Le secrétaire d'État américain John Kerry, qui veut sauver la "légitimité de l'élection" présidentielle afghane, est Kaboul pour tenter une médiation entre Abdullah Abdullah et Ashraf Ghani. Les deux candidats se disputent la victoire.
Rapprocher les deux candidats à la présidentielle, Abdullah Abdullah et Ashraf Ghani, qui se disputent la victoire depuis le deuxième tour du 14 juin dernier. Tel est l'objectif du secrétaire d'État américain John Kerry, arrivé vendredi 11 juillet à Kaboul, qui veut sauver la "légitimité de l'élection".
Pour l'heure, la médiation semble porter ses fruits. Après sa rencontre avec John Kerry, Ashraf Ghani a semblé faire un pas en direction de son rival en se disant favorable à un audit maximal de la fraude. "Nous voulons que le processus électoral apparaisse intègre et légitime aux yeux du peuple afghan et du reste du monde. Et nous croyons pour cela en un audit le plus large possible afin de rétablir la confiance", a-t-il déclaré.
Le secrétaire d'État américain doit rencontrer dans l'après-midi le candidat Abdullah Abdullah, qui était favori du second tour après être arrivé largement en tête du premier (45% des voix contre 31,6% à Ghani). Il estime s'être fait voler l'élection par des fraudes massives en faveur de son rival, et a fait monter la tension cette semaine en se proclamant vainqueur.
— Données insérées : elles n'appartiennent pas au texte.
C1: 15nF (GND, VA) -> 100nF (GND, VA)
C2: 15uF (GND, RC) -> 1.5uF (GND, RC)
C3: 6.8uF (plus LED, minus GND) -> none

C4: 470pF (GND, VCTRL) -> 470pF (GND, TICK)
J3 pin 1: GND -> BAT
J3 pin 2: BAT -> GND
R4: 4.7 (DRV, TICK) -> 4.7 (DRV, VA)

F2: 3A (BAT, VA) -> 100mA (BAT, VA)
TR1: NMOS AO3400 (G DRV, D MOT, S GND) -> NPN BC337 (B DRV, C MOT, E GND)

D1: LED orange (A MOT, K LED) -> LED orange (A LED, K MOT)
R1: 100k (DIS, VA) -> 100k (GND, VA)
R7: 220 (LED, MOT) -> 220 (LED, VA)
Abdullah est favorable à un examen des soupçons de fraudes pour "séparer les votes honnêtes des votes frauduleux" dans un nombre de bureaux de vote plus important que les 1 930 (sur un total de 23 000) audités jusqu'ici par l'IEC. Il a évoqué un audit allant jusqu'à 11 000 bureaux de vote et son adversaire a donné son accord pour 7 100. Selon l'IEC, 8,1 millions de voix ont été enregistrées au deuxième tour, un chiffre plus élevé qu'au premier tour.
"Boucler la transition politique"
Le secrétaire d'État américain s'est également entretenu dans la matinée avec Jan Kubis, le chef de la mission de l'ONU en Afghanistan (Unama), qui a de son côté réaffirmé que l'ONU ferait son possible pour "finaliser et boucler la transition politique... dans le sens d'un renforcement de la stabilité et de l'unité du pays".
Le haut fonctionnaire américain doit également voir le président sortant Hamid Karzaï, seul homme à avoir dirigé le pays depuis la chute des talibans en 2001. Ce dernier est accusé par le camp Abdullah, avec la commission électorale indépendante (IEC), d'avoir manipulé l'élection au profit de Ghani.
La visite de John Kerry trahit la forte inquiétude des États-Unis sur le sort d'un régime qu'ils ont porté à bout de bras, à coup de milliards de dollars d'aide depuis 2001, et dont ils redoutent l'implosion. Washington a dit attendre un examen sérieux des soupçons de fraude afin de crédibiliser la première transition démocratique de l'histoire du pays. Et prévenu qu'il n'accepterait pas de mesures anticonstitutionnelles comme la formation d'un "gouvernement parallèle" par le perdant.
Ce dernier scénario pourrait mettre le feu aux poudres en réveillant les tensions communautaires (Abdullah est originaire du nord et Ghani du sud) dans un pays encore fragile et toujours en proie à une insurrection active des Taliban, le tout à quelques mois du départ des troupes de l'Otan.
Dans le même temps, Washington veut voir Kaboul signer rapidement un traité bilatéral de sécurité (BSA) prévoyant le maintien en Afghanistan de 9 800 soldats américains, contre 32 000 actuellement. Sauf que Hamid Karzaï a refusé de le parapher alors que Abdullah et Ghani ont promis de le faire s'ils étaient élus. Un enlisement de la crise électorale risque donc de retarder cette signature.